Une vision structurante portée par le Royaume
Dès l’ouverture, Fouzi Lekjaa a insisté sur l’ambition du Maroc de faire du Mondial 2030 une étape clé d’un processus de transformation à long terme. Il a rappelé que les progrès du pays dans le domaine sportif s’inscrivent dans une vision stratégique impulsée au plus haut niveau de l’État. Des infrastructures comme le Complexe Mohammed VI, inauguré en 2019, témoignent de cette volonté de structuration durable du football national.
Pour le président de la FRMF, cette échéance dépasse largement le cadre sportif : elle représente une opportunité historique de renforcer les liens internationaux et de bâtir un héritage pérenne. Il s’est montré confiant quant à la réussite de ce projet commun, soulignant la complémentarité des expertises marocaine et française.
Un partenariat économique à fort potentiel
De son côté, Nicolas Forissier a salué le rôle central du Maroc dans l’organisation de cet événement, mettant en avant un partenariat « gagnant-gagnant ». Face à une mobilisation importante d’entreprises françaises, il a affirmé la volonté de la France d’accompagner les ambitions marocaines, tout en générant des retombées économiques pour les deux pays.

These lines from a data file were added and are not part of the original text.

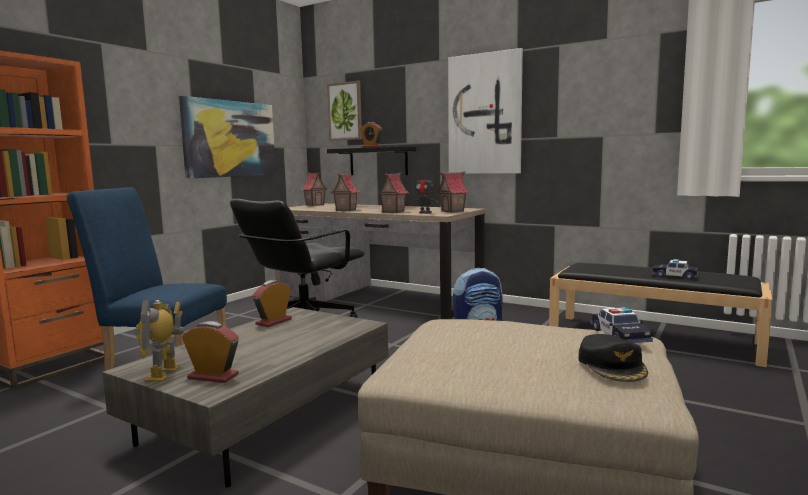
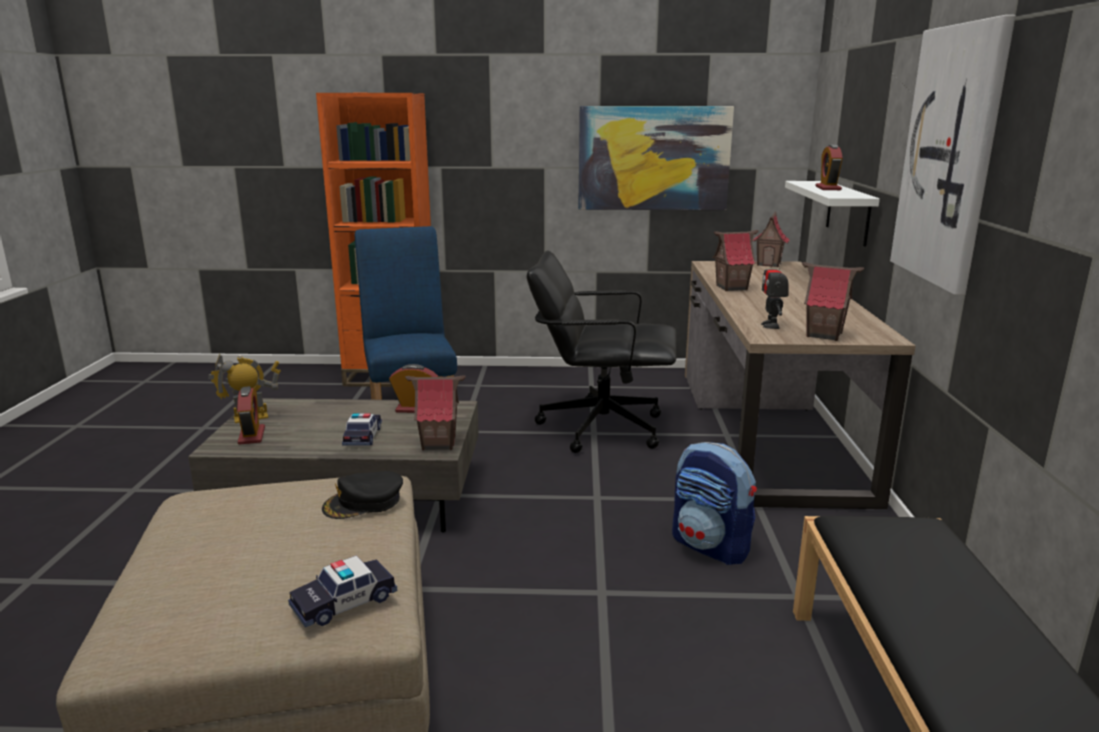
camera: 60 degrees right, 10 degrees up
(345, 111) = (837, 117): picture -> none
(378, 161) = (848, 212): black shelf -> white shelf
(393, 212) = (751, 310): toy house -> toy house (438, 443)
(612, 365) = (211, 608): black cap -> black cap (364, 502)
(674, 276) = (946, 646): toy car -> toy car (363, 436)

Le Mondial 2030 apparaît ainsi comme un catalyseur de transformation pour plusieurs secteurs stratégiques : infrastructures, transport, énergie, digital ou encore tourisme. Pour Mohamed Bachiri, représentant de la CGEM, cette dynamique positionne le Maroc comme un véritable pont entre l’Europe et l’Afrique, capable d’attirer investissements et opportunités.